___ Records provided
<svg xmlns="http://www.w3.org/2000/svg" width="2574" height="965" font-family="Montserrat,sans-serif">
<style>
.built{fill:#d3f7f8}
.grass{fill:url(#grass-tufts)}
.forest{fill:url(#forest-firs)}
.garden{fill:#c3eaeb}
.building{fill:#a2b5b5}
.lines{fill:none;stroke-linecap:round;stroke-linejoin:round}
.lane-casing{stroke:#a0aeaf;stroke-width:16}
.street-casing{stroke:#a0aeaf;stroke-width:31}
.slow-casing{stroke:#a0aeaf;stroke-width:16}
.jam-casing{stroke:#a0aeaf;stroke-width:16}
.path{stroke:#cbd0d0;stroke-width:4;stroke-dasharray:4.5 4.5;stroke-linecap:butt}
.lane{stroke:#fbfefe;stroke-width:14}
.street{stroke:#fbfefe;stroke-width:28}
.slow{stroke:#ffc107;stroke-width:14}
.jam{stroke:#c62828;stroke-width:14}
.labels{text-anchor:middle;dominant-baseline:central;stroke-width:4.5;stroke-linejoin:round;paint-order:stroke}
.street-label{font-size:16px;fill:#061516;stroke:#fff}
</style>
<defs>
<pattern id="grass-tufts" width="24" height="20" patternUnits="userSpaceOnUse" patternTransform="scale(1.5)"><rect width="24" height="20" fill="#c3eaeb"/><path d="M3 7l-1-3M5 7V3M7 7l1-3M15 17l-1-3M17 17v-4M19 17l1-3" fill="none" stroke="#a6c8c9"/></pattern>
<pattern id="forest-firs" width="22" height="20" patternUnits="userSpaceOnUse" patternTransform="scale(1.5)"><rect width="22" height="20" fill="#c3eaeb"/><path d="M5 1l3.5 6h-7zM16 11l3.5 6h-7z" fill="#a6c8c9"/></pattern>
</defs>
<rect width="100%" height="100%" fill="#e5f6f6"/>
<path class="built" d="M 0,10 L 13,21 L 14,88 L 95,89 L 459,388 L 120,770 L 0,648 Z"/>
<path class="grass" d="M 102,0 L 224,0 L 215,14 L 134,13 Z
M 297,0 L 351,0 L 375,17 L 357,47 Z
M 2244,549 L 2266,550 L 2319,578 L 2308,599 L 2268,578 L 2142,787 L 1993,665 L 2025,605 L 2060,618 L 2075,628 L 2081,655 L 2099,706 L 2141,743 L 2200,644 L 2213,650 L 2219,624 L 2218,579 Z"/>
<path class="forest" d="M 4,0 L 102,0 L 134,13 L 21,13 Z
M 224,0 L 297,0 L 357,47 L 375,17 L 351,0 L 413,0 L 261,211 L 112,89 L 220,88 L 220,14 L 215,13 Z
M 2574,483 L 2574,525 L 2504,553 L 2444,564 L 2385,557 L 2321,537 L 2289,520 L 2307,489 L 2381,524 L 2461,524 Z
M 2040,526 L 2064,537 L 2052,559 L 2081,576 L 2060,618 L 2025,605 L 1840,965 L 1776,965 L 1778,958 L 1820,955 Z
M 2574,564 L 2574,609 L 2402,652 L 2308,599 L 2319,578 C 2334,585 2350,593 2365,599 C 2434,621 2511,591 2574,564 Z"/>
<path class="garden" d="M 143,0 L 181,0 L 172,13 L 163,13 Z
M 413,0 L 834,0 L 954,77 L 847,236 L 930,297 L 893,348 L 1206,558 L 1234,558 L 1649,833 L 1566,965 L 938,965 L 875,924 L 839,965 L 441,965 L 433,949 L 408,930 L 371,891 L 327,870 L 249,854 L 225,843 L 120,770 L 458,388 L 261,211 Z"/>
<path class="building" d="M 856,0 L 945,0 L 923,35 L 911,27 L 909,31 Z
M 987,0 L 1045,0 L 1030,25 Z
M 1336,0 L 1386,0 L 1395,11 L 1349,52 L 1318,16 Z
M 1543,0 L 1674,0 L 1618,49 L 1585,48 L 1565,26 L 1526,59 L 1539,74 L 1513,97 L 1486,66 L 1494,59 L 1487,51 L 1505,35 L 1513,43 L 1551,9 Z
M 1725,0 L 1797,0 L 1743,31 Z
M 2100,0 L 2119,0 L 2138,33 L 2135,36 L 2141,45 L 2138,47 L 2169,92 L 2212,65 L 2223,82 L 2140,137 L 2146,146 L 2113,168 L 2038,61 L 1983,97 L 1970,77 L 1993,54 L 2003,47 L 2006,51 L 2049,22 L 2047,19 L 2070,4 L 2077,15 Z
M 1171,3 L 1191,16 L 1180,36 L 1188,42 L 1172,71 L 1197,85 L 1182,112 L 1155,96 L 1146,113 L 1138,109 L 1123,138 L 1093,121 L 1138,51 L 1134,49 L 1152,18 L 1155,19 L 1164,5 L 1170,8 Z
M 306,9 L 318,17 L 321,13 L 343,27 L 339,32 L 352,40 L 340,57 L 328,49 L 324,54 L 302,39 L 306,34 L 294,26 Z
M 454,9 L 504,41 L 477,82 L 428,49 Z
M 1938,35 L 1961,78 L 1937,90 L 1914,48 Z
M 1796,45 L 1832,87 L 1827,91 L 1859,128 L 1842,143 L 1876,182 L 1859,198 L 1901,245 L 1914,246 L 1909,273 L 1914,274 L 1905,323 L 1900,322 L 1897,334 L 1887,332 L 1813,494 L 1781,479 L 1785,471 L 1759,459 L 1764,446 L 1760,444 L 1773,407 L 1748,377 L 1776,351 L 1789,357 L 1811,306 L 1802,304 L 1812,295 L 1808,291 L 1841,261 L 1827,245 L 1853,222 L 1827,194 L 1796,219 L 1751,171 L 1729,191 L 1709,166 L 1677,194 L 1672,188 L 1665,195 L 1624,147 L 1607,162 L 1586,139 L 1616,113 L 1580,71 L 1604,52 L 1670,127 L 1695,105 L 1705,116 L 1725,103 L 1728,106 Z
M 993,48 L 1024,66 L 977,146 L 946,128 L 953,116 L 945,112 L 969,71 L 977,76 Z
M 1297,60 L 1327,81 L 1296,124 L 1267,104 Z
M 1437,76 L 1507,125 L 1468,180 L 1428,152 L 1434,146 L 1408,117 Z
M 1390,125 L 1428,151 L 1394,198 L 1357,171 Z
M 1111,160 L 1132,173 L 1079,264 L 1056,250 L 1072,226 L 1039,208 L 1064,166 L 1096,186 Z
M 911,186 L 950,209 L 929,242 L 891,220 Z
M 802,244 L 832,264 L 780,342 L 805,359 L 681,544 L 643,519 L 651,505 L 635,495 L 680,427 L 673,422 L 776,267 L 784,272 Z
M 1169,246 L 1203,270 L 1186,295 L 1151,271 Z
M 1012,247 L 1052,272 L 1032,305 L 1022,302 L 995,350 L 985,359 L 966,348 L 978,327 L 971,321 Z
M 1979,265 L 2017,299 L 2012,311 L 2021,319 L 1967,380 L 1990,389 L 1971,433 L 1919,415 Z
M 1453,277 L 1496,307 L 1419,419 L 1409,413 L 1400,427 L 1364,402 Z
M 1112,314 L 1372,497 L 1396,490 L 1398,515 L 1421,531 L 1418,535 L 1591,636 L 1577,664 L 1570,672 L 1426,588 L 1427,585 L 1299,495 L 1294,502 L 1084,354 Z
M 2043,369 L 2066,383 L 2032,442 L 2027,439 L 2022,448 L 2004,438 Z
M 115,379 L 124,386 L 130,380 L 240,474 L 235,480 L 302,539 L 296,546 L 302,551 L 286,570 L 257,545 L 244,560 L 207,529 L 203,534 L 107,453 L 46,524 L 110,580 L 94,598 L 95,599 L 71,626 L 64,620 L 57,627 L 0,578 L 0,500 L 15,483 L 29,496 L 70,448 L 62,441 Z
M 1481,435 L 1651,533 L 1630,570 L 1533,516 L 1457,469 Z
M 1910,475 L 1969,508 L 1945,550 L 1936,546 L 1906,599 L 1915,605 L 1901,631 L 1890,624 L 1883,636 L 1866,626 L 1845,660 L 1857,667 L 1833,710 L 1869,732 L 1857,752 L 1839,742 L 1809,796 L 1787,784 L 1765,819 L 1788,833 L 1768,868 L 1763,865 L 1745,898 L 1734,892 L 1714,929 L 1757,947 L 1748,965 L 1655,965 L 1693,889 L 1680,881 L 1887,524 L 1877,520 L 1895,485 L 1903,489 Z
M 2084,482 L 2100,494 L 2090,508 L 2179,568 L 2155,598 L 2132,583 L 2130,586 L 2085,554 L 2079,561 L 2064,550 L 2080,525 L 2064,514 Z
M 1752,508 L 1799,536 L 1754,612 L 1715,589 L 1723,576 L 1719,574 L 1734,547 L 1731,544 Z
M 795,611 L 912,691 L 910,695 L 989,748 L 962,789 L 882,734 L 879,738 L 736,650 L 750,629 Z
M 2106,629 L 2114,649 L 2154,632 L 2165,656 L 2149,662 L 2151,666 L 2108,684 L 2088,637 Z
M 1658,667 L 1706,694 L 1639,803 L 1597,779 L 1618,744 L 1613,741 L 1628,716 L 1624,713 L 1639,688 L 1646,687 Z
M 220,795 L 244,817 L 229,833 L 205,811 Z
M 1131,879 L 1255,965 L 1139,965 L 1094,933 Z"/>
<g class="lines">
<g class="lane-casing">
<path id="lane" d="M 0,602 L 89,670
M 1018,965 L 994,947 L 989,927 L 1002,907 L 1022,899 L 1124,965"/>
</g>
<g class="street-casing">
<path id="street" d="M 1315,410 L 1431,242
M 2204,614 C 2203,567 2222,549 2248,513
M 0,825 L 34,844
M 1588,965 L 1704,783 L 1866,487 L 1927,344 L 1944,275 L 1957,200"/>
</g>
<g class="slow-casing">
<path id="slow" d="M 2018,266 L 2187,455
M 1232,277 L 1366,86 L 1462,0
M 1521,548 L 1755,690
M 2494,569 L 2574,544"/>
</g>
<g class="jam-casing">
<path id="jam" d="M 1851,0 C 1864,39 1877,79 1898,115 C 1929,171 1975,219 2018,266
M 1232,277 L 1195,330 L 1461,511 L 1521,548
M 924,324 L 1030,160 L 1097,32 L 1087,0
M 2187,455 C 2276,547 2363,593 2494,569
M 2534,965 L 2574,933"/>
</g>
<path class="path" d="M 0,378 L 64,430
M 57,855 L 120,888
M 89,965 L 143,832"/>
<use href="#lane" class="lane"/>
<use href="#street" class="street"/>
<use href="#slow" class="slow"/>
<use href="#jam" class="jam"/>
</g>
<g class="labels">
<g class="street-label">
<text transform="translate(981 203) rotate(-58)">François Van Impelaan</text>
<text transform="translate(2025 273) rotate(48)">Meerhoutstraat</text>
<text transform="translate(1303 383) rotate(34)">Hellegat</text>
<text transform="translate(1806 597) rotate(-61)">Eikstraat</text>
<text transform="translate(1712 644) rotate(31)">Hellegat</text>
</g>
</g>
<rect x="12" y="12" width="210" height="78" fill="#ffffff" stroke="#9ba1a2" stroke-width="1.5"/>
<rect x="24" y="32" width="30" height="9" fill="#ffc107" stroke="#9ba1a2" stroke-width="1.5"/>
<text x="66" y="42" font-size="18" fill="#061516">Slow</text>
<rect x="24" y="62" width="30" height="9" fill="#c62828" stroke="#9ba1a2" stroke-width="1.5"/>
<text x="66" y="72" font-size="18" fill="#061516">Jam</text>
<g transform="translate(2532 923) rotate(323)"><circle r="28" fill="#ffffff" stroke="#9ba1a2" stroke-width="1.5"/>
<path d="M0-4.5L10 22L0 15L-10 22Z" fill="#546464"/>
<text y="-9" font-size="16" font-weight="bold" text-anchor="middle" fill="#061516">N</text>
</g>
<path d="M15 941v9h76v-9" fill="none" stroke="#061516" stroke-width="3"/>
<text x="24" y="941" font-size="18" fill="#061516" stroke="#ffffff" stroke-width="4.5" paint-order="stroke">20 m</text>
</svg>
______
*Task prompt:*
Go through the listing above and list every line that has the word "middle".

*Response for this exercise:*
.labels{text-anchor:middle;dominant-baseline:central;stroke-width:4.5;stroke-linejoin:round;paint-order:stroke}
<text y="-9" font-size="16" font-weight="bold" text-anchor="middle" fill="#061516">N</text>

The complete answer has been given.